Each entry must appear in the answer exactly as it does here.

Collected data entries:
========
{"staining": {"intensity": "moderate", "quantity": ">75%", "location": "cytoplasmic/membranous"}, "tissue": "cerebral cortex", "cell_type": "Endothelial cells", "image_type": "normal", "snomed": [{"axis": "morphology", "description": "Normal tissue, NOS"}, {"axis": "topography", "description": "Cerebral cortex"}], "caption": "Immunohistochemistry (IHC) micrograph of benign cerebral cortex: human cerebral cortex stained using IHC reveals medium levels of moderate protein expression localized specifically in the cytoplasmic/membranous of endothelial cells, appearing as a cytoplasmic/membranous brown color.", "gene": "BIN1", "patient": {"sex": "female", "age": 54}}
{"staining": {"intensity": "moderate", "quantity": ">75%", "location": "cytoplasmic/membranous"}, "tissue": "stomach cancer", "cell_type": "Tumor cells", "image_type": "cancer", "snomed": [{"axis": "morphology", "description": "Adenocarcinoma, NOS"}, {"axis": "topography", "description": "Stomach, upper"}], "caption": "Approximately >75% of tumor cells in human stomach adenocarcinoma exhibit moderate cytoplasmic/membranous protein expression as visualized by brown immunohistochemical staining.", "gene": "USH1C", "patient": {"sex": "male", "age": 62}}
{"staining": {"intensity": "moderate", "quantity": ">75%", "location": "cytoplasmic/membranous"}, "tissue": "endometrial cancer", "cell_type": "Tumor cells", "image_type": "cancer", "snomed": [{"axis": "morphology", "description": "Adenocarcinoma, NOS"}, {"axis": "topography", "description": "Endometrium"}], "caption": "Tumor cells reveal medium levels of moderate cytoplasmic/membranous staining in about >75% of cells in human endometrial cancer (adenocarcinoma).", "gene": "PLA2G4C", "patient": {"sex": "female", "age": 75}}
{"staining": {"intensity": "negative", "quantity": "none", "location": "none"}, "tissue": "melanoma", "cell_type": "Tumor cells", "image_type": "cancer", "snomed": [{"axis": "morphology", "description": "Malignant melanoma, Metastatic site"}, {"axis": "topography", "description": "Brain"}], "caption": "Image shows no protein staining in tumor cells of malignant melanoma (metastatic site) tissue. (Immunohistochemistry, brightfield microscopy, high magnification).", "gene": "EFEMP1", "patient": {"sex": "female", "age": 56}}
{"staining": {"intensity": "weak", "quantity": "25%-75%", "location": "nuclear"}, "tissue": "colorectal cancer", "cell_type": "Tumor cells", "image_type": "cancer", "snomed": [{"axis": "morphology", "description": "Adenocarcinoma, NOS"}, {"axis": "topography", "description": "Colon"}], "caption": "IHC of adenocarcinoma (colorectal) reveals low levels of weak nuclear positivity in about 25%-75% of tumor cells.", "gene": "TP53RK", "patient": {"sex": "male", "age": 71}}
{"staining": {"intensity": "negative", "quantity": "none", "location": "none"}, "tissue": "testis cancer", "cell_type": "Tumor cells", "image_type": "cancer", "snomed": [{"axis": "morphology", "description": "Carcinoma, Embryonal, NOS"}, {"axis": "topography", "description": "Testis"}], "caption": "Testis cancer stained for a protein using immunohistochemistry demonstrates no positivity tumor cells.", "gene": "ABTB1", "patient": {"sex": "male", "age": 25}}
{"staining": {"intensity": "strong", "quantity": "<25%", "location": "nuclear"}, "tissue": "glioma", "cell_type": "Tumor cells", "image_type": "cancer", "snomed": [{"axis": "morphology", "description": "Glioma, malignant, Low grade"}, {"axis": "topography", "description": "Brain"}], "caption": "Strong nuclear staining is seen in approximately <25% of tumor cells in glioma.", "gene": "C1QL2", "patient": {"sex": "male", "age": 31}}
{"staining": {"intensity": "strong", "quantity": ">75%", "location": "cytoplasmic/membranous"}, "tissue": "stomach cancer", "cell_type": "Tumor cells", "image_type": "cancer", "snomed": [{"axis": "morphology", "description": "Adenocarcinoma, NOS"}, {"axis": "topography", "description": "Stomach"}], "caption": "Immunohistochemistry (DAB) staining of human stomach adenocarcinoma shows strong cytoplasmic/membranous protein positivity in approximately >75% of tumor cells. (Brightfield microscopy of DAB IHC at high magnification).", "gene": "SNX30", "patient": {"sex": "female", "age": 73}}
========
#### [COMPLETED TASK]
{"staining": {"intensity": "moderate", "quantity": ">75%", "location": "cytoplasmic/membranous"}, "tissue": "cerebral cortex", "cell_type": "Endothelial cells", "image_type": "normal", "snomed": [{"axis": "morphology", "description": "Normal tissue, NOS"}, {"axis": "topography", "description": "Cerebral cortex"}], "caption": "Immunohistochemistry (IHC) micrograph of benign cerebral cortex: human cerebral cortex stained using IHC reveals medium levels of moderate protein expression localized specifically in the cytoplasmic/membranous of endothelial cells, appearing as a cytoplasmic/membranous brown color.", "gene": "BIN1", "patient": {"sex": "female", "age": 54}}
{"staining": {"intensity": "moderate", "quantity": ">75%", "location": "cytoplasmic/membranous"}, "tissue": "stomach cancer", "cell_type": "Tumor cells", "image_type": "cancer", "snomed": [{"axis": "morphology", "description": "Adenocarcinoma, NOS"}, {"axis": "topography", "description": "Stomach, upper"}], "caption": "Approximately >75% of tumor cells in human stomach adenocarcinoma exhibit moderate cytoplasmic/membranous protein expression as visualized by brown immunohistochemical staining.", "gene": "USH1C", "patient": {"sex": "male", "age": 62}}
{"staining": {"intensity": "moderate", "quantity": ">75%", "location": "cytoplasmic/membranous"}, "tissue": "endometrial cancer", "cell_type": "Tumor cells", "image_type": "cancer", "snomed": [{"axis": "morphology", "description": "Adenocarcinoma, NOS"}, {"axis": "topography", "description": "Endometrium"}], "caption": "Tumor cells reveal medium levels of moderate cytoplasmic/membranous staining in about >75% of cells in human endometrial cancer (adenocarcinoma).", "gene": "PLA2G4C", "patient": {"sex": "female", "age": 75}}
{"staining": {"intensity": "negative", "quantity": "none", "location": "none"}, "tissue": "melanoma", "cell_type": "Tumor cells", "image_type": "cancer", "snomed": [{"axis": "morphology", "description": "Malignant melanoma, Metastatic site"}, {"axis": "topography", "description": "Brain"}], "caption": "Image shows no protein staining in tumor cells of malignant melanoma (metastatic site) tissue. (Immunohistochemistry, brightfield microscopy, high magnification).", "gene": "EFEMP1", "patient": {"sex": "female", "age": 56}}
{"staining": {"intensity": "weak", "quantity": "25%-75%", "location": "nuclear"}, "tissue": "colorectal cancer", "cell_type": "Tumor cells", "image_type": "cancer", "snomed": [{"axis": "morphology", "description": "Adenocarcinoma, NOS"}, {"axis": "topography", "description": "Colon"}], "caption": "IHC of adenocarcinoma (colorectal) reveals low levels of weak nuclear positivity in about 25%-75% of tumor cells.", "gene": "TP53RK", "patient": {"sex": "male", "age": 71}}
{"staining": {"intensity": "negative", "quantity": "none", "location": "none"}, "tissue": "testis cancer", "cell_type": "Tumor cells", "image_type": "cancer", "snomed": [{"axis": "morphology", "description": "Carcinoma, Embryonal, NOS"}, {"axis": "topography", "description": "Testis"}], "caption": "Testis cancer stained for a protein using immunohistochemistry demonstrates no positivity tumor cells.", "gene": "ABTB1", "patient": {"sex": "male", "age": 25}}
{"staining": {"intensity": "strong", "quantity": "<25%", "location": "nuclear"}, "tissue": "glioma", "cell_type": "Tumor cells", "image_type": "cancer", "snomed": [{"axis": "morphology", "description": "Glioma, malignant, Low grade"}, {"axis": "topography", "description": "Brain"}], "caption": "Strong nuclear staining is seen in approximately <25% of tumor cells in glioma.", "gene": "C1QL2", "patient": {"sex": "male", "age": 31}}
{"staining": {"intensity": "strong", "quantity": ">75%", "location": "cytoplasmic/membranous"}, "tissue": "stomach cancer", "cell_type": "Tumor cells", "image_type": "cancer", "snomed": [{"axis": "morphology", "description": "Adenocarcinoma, NOS"}, {"axis": "topography", "description": "Stomach"}], "caption": "Immunohistochemistry (DAB) staining of human stomach adenocarcinoma shows strong cytoplasmic/membranous protein positivity in approximately >75% of tumor cells. (Brightfield microscopy of DAB IHC at high magnification).", "gene": "SNX30", "patient": {"sex": "female", "age": 73}}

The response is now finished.